Super-powers must, according to the archetype...
- never fail,
- never lose,
- never appear to be confused,
- never appear to be unknowing,
- never appear to be undecided or in a quandary,
- never lead from behind
- never resist an opportunity to engage in a fight
- never moderate the application of its hard power assets in support of a collaborative initiative
- never resist the call to arms that will always come from the right as the strategic metaphor for all political, ideological, including all foreign conflicts
In fact, however, it is not only the U.S. but also the whole world that does not know what to do about the current civil strife in the Middle East, in Syria, in Libya, in Iraq, in Yemen, in Egypt, and even in Afghanistan, as well as in the Central African Republic, in Somalia, in Mali, in Nigeria, and in who knows what other hot spots that will inevitably emerge over the coming months.

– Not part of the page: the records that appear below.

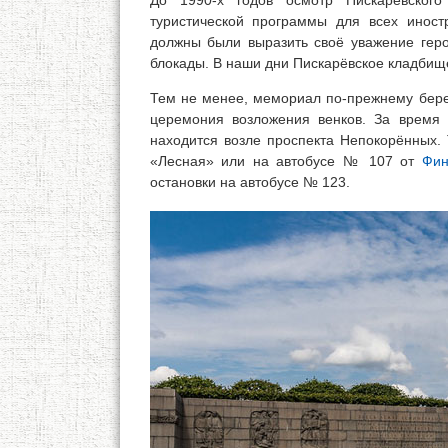
До 1990-х годов осмотр Пискарёвског
туристической программы для всех иност
должны были выразить своё уважение гер
блокады. В наши дни Пискарёвское кладбищ
Тем не менее, мемориал по-прежнему береж
церемония возложения венков. За время
находится возле проспекта Непокорённых.
«Лесная» или на автобусе № 107 от
Фин
остановки на автобусе № 123.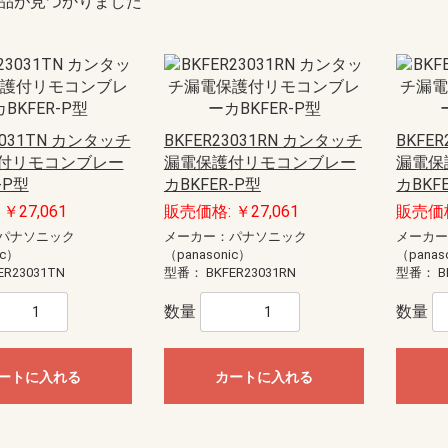
品が見つかりました
3031TN カンタッチ
BKFER23031RN カンタッチ
BKFE
付リモコンブレー
漏電保護付リモコンブレー
漏電保
-P型
カBKFER-P型
カBKF
￥27,061
販売価格: ￥27,061
販売価格
パナソニック
メーカー：パナソニック
メーカ
ic）
（panasonic）
（panas
ER23031TN
型番：
BKFER23031RN
型番：
B
数量
数量
ートに入れる
カートに入れる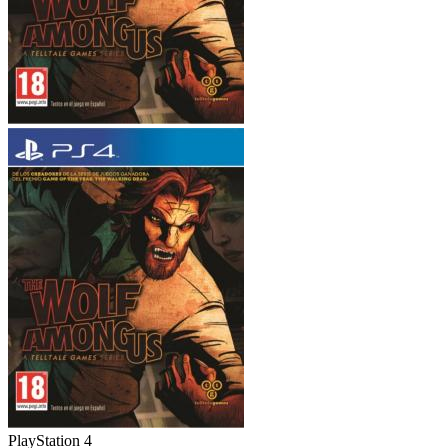
PlayStation 4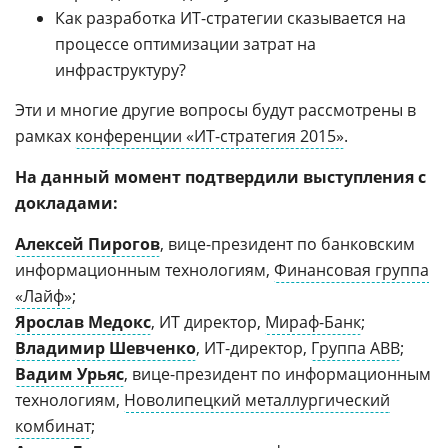
Как разработка ИТ-стратегии сказывается на
процессе оптимизации затрат на
инфраструктуру?
Эти и многие другие вопросы будут рассмотрены в
рамках
конференции «ИТ-стратегия 2015»
.
На данный момент подтвердили выступления с
докладами:
Алексей Пирогов
, вице-президент по банковским
информационным технологиям,
Финансовая группа
«Лайф»
;
Ярослав Медокс
, ИТ директор,
Мираф-Банк
;
Владимир Шевченко
, ИТ-директор,
Группа АBB
;
Вадим Урьяс
, вице-президент по информационным
технологиям,
Новолипецкий металлургический
комбинат
;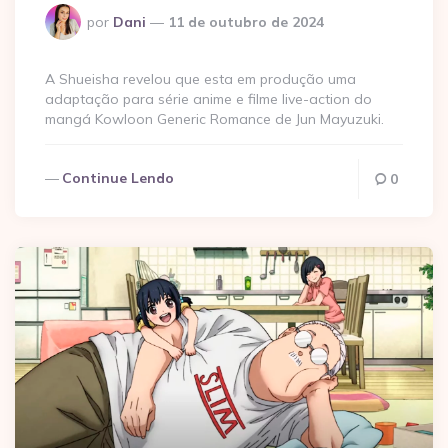
Postado
por
Dani
11 de outubro de 2024
por
A Shueisha revelou que esta em produção uma
adaptação para série anime e filme live-action do
mangá Kowloon Generic Romance de Jun Mayuzuki.
Continue Lendo
0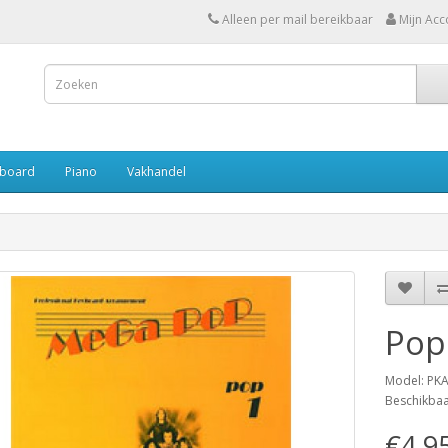
Alleen per mail bereikbaar
Mijn Acc
board
Piano
Vakhandel
Pop:
Model: PK
Beschikba
€4,9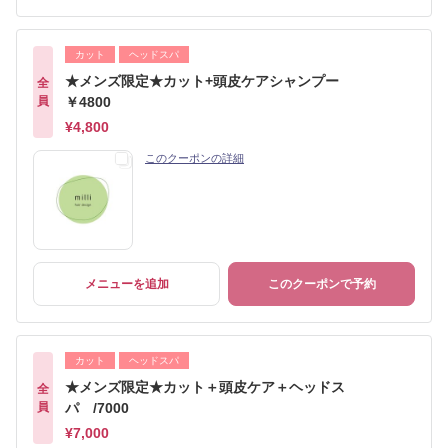
カット
ヘッドスパ
★メンズ限定★カット+頭皮ケアシャンプー
全
員
￥4800
¥4,800
このクーポンの詳細
メニューを追加
このクーポンで予約
カット
ヘッドスパ
★メンズ限定★カット＋頭皮ケア＋ヘッドス
全
員
パ /7000
¥7,000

In fact, demonstrating moderation, restraint, collaboration and even a level of maturity and balance, while at the same time resisting "jumping into the arms of the military strategists"* is a balancing act worthy of a tight-rope walker, without a net while the world watches and fires at you...and yet that is what Obama has been attempting to do. And if and when he errs on the side of the political, as compared with the strategic, as he most certainly will do, then there will be those, worthy of being considered, who will try to bring his focus back onto the strategic.
Soft power, and moderated, collaborated and restrained hard power, it would seem, are both necessary and at odds with the American national character. Clearly, confusion and uncertainty and ambiguity are words that do not belong in the American lexicon, especially on foreign affairs and potential threats to U.S. national interests around the world. Obama, while schooled in international relations as well as 'the law' and bringing, as he does, a generous heart and spirit to the Oval Office, may now face the greatest challenge of his presidency...attempting to navigate a course through wild and unpredictable (political, economic, religious, ethnic as well as climate) upheavals, hurricanes, storms and threats, while attempting to keep the political dogs suffering from distemper at bay on the home front.
And as he valiantly tries to preserve his own equanimity, he would do well to read, reflect upon and even discuss with the author, the prescription offered in a recent column by the respected Washington Post columnist, David Ignatius:
The reality is that Obama needs to own his foreign policy. He needs to be more strategic and less political. He needs to set a vision and articulate it to allies and adversaries. His national security adviser needs to help him focus and communicate policy decisions.
(David Ignatius, Only Obama can fix his broken foreign policy, in Washington Post, January 10, 2014)
*Remember Kennedy's mistake in trusting the military in the Bay of Pigs. It still hangs like a cloud over the relationship between the White House and the Pentagon.